***** READING PASSAGE

6 Replies Latest reply on Apr 26, 2018 9:31 PM by ebradford

    Standard Deviation in collected data?

    jbiggley

      I was talking through the data collection (default) intervals with one of our VMware architects earlier this week.  This is what I told him:

       

      VMAN polls every 10 minutes via the vSphere API

      Data is collected in 10 second blocks for the entire period (60 blocks by default)

      Data presented via the console is the peak value, average value, etc. for the 10 minute period.

       

      "Wait a second," said the architect, "if the data is an average can you show me the standard deviation for that 10 minute period along with the average and peak?"

       

      "Uhhh... maybe?"

       

      Does anyone know if this is possible?  Is the standard deviation stored anywhere for us to display in a graph or report?

        • Re: Standard Deviation in collected data?
          chrispaap

          Joshua

          We can provide the average and peak but we do not provide the standard deviation.  Was standard deviation a must have for the architect or only for certain scenarios?

          1 of 1 people found this helpful
            • Re: Standard Deviation in collected data?
              jbiggley

              It was only in certain scenarios, although I do find that more and more folks are asking for detailed data analytics and statistical information to help them understand that data that Solarwinds products are giving them.  Standard deviation might be an interesting metric to stick into the development roadmap of a whole bunch of products.

            • Re: Standard Deviation in collected data?
              ebradford

              We should configure Thwack to send out ALERT: OLD THREAD RESURRECTION e-mail alerts, with a Sev 1 priority, LOL.

**********
***** STUDY MATERIAL

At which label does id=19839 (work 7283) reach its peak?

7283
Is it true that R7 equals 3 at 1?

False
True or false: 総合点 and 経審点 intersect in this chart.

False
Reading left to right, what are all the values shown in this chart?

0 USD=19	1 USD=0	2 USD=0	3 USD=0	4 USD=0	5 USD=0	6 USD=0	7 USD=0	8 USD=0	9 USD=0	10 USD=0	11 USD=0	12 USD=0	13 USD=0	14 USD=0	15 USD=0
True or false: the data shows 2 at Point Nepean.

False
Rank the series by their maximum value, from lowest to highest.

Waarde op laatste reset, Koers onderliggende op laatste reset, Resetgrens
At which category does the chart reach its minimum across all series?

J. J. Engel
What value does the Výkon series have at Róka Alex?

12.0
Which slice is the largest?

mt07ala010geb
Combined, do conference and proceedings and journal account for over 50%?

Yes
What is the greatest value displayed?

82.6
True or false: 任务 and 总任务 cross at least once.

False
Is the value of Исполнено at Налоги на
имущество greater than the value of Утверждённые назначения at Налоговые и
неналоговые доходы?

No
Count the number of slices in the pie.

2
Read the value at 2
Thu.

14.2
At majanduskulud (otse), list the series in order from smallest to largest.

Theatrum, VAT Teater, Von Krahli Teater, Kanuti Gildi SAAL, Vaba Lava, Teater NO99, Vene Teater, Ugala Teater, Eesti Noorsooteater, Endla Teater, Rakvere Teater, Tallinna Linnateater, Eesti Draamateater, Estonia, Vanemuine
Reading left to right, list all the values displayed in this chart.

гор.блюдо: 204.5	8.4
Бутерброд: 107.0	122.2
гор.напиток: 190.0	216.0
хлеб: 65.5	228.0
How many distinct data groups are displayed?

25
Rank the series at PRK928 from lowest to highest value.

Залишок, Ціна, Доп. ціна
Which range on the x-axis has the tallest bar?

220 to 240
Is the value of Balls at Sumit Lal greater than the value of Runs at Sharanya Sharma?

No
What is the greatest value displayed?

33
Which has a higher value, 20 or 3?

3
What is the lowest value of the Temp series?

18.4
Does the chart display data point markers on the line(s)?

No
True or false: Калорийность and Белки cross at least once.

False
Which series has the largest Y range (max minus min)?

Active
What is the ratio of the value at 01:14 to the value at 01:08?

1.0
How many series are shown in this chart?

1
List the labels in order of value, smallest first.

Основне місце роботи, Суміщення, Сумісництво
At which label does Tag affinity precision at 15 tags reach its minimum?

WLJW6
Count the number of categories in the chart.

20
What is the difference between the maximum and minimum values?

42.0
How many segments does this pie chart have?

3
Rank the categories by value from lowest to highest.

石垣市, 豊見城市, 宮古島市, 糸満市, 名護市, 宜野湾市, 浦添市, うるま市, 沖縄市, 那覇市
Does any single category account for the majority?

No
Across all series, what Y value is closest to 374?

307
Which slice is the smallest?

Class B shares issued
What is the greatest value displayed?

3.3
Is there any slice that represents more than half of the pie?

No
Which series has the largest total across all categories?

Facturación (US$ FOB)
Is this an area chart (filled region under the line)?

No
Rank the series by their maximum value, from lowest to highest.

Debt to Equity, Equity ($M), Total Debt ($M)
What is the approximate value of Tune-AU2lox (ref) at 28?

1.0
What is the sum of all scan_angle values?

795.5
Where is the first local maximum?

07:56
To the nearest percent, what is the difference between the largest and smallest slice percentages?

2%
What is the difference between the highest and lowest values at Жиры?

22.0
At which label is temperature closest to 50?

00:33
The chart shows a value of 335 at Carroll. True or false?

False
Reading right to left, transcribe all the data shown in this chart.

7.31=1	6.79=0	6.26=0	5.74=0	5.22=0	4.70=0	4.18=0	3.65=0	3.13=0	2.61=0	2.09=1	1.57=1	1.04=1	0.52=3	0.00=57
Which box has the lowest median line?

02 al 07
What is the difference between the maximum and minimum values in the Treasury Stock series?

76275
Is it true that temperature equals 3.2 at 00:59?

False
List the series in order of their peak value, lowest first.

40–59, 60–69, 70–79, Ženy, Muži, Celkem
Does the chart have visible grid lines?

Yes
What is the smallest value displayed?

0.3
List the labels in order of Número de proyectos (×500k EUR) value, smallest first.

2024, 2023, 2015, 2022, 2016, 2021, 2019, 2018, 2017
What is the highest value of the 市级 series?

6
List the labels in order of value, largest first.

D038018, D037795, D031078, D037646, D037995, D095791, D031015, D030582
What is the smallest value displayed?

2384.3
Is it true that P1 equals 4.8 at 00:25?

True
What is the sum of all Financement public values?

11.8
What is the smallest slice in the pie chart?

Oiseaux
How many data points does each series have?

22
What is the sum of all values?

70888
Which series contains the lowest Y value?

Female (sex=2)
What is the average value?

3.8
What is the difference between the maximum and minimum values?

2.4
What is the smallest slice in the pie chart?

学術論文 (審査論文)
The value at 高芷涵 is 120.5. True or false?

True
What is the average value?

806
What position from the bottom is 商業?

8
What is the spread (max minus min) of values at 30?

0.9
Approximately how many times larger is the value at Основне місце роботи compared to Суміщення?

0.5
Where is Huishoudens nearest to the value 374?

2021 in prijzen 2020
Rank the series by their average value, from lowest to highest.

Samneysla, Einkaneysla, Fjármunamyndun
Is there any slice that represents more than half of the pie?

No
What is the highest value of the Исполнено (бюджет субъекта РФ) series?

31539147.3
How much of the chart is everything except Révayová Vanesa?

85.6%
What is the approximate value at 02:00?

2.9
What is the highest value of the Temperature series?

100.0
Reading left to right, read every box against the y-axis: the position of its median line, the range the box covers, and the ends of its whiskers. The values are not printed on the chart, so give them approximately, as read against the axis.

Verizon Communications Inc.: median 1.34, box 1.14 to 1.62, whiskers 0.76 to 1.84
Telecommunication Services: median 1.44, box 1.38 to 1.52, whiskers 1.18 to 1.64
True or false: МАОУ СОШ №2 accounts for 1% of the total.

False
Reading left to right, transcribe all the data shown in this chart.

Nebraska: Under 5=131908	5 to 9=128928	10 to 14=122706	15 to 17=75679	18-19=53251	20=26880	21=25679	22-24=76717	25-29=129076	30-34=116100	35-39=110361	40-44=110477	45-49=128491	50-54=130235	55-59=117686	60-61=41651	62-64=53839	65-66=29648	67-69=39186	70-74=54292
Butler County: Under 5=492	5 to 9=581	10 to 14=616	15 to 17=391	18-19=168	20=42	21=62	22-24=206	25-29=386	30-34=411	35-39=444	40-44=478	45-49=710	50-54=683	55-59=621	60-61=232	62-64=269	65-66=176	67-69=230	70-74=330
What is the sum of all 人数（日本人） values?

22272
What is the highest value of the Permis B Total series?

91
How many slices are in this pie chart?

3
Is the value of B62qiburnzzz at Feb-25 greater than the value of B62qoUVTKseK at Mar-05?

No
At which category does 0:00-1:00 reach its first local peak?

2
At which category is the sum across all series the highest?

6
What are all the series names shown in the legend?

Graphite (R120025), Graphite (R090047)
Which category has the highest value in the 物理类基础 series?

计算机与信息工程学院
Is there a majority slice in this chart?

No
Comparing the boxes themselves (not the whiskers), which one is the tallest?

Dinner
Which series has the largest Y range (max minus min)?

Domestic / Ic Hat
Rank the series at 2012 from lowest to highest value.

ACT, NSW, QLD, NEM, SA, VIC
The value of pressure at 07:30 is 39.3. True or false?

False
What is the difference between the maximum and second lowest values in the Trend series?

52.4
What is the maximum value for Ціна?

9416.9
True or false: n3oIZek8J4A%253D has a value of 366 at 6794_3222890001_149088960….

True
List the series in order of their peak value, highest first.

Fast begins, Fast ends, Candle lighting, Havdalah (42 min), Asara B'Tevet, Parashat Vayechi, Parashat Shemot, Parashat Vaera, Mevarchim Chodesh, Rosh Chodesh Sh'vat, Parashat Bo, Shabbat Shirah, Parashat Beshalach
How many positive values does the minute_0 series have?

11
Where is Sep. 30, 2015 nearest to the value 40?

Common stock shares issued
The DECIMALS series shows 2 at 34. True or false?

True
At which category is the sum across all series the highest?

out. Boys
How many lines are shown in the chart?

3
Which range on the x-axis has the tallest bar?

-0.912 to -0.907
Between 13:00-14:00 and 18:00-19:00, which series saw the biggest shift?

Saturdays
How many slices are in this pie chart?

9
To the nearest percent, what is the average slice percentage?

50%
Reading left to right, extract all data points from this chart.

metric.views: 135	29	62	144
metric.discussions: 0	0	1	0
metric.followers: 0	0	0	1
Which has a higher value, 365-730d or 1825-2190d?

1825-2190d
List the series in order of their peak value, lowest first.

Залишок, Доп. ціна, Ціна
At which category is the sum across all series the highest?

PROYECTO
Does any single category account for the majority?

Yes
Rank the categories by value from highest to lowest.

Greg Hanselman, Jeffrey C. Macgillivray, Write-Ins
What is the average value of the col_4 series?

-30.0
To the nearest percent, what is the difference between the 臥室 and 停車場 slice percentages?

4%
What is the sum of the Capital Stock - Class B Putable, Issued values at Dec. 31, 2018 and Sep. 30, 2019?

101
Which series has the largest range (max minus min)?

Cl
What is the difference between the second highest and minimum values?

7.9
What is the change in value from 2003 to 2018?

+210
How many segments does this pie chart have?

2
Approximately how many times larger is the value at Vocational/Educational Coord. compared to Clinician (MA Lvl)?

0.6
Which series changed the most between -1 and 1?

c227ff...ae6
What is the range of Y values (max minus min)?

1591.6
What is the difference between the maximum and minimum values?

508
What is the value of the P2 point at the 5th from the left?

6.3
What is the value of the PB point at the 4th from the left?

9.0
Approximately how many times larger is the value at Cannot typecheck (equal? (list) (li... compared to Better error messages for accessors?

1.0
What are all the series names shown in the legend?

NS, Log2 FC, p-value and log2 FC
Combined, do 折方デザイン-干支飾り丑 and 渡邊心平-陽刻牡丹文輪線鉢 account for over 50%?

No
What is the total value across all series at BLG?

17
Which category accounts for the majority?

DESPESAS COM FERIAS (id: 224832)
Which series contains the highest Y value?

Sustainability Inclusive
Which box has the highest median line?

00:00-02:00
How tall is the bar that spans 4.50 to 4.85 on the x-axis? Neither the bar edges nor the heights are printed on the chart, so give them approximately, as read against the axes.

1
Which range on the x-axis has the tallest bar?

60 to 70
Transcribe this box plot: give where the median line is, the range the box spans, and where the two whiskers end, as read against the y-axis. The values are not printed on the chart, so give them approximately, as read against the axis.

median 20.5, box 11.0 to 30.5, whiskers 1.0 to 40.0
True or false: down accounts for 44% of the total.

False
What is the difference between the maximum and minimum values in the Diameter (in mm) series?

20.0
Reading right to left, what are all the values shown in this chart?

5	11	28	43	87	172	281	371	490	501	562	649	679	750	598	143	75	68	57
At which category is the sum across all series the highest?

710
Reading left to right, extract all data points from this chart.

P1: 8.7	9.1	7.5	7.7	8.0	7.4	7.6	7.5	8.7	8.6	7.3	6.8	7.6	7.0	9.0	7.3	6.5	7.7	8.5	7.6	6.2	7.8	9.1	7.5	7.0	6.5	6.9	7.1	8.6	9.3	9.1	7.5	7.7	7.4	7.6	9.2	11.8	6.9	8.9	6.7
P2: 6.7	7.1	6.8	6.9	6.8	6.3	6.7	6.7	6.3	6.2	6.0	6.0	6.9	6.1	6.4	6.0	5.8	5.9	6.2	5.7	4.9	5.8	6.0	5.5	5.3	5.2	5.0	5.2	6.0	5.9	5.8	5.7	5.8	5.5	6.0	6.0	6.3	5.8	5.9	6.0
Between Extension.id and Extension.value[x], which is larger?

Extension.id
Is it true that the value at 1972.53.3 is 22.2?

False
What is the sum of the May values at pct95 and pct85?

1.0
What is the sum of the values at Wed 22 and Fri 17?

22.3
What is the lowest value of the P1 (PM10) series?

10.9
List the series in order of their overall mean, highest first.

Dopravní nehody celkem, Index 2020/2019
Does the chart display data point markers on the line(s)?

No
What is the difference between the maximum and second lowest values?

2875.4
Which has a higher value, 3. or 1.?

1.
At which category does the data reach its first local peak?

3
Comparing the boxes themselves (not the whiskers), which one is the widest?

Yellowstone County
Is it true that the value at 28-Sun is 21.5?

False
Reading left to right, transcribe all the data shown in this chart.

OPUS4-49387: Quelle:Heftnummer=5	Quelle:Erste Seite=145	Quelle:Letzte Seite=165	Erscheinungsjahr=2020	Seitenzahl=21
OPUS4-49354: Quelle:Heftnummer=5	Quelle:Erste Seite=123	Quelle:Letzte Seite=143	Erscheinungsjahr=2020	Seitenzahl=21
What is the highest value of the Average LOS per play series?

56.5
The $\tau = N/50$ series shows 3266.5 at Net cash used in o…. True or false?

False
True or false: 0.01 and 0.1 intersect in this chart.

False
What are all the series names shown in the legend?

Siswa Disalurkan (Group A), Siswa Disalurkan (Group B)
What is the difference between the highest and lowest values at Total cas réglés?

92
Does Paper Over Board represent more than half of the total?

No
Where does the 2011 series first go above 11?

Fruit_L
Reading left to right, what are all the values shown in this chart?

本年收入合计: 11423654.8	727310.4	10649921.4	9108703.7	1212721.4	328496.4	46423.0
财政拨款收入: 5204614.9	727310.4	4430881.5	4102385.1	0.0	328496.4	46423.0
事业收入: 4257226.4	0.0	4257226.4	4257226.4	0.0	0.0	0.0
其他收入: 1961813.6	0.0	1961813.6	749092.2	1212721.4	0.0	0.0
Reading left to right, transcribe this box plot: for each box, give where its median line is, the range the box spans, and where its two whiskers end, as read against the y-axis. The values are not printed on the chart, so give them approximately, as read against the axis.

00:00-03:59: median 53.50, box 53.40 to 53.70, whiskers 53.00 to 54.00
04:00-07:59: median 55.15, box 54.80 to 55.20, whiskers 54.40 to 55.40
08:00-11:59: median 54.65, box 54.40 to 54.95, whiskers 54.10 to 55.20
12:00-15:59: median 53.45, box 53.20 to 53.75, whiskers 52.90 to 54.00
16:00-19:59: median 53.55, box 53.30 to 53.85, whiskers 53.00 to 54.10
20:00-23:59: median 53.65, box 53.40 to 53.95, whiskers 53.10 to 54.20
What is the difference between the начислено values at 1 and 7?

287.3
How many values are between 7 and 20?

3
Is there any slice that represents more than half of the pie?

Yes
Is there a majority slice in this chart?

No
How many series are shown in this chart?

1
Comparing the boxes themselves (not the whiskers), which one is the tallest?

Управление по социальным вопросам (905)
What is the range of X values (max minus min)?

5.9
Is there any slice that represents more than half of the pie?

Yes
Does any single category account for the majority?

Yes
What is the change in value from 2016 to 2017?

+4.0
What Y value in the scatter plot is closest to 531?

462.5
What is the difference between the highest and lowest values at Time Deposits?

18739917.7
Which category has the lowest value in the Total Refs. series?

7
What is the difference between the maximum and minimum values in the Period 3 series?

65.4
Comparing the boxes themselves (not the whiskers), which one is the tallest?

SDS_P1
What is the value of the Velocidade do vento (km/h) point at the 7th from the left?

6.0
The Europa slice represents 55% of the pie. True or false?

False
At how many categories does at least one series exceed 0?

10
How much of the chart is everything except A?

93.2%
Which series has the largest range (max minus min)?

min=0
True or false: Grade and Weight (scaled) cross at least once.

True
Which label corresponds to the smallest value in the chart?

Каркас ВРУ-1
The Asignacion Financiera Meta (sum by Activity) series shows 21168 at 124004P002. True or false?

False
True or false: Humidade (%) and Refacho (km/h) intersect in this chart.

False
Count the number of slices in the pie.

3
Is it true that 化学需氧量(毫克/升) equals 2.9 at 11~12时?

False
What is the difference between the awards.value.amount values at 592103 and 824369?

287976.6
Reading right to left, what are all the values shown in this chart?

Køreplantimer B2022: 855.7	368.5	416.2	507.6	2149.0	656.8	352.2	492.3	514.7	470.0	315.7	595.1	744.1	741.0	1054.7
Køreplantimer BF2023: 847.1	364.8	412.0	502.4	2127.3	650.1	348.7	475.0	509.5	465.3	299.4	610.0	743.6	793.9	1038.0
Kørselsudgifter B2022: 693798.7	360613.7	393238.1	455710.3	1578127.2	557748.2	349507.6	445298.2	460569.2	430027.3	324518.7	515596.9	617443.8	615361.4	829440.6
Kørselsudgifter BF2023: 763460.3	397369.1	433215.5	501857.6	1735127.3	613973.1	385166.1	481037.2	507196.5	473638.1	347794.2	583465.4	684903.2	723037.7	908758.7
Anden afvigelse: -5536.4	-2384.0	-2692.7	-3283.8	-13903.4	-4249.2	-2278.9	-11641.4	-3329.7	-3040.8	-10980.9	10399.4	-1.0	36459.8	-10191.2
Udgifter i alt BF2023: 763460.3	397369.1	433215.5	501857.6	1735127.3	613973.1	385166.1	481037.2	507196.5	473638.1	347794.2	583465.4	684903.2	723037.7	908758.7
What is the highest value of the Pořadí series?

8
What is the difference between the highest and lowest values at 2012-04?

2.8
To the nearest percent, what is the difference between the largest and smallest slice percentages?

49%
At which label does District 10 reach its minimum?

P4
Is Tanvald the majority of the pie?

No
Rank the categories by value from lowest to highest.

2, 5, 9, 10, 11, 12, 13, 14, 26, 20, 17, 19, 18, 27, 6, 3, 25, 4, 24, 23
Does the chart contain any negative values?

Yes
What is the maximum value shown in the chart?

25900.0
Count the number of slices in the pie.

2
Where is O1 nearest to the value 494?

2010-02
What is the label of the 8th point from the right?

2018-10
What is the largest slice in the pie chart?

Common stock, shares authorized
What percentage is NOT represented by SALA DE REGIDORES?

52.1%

**********

- **ASSIGNMENT 1**: List each point about default data collection that jbiggley says he told the VMware architect in the forum thread on standard deviation.
- **ASSIGNMENT 2**:
For each statement, say whether the forum thread on standard deviation agrees with it, and quote the words that decide it.
(a) VMAN polls through the vSphere API every 10 minutes.
(b) chrispaap says the standard deviation is provided along with the average and peak.
(c) jbiggley says the standard deviation was wanted only in certain scenarios.

- **TASK ANSWER 1**:
- VMAN polls every 10 minutes via the vSphere API.
- Data is collected in 10 second blocks for the entire period (60 blocks by default).
- Data presented via the console is the peak value, average value, etc. for the 10 minute period.

- **TASK ANSWER 2**:
(a) Yes: "VMAN polls every 10 minutes via the vSphere API"
(b) No: "We can provide the average and peak but we do not provide the standard deviation."
(c) Yes: "It was only in certain scenarios"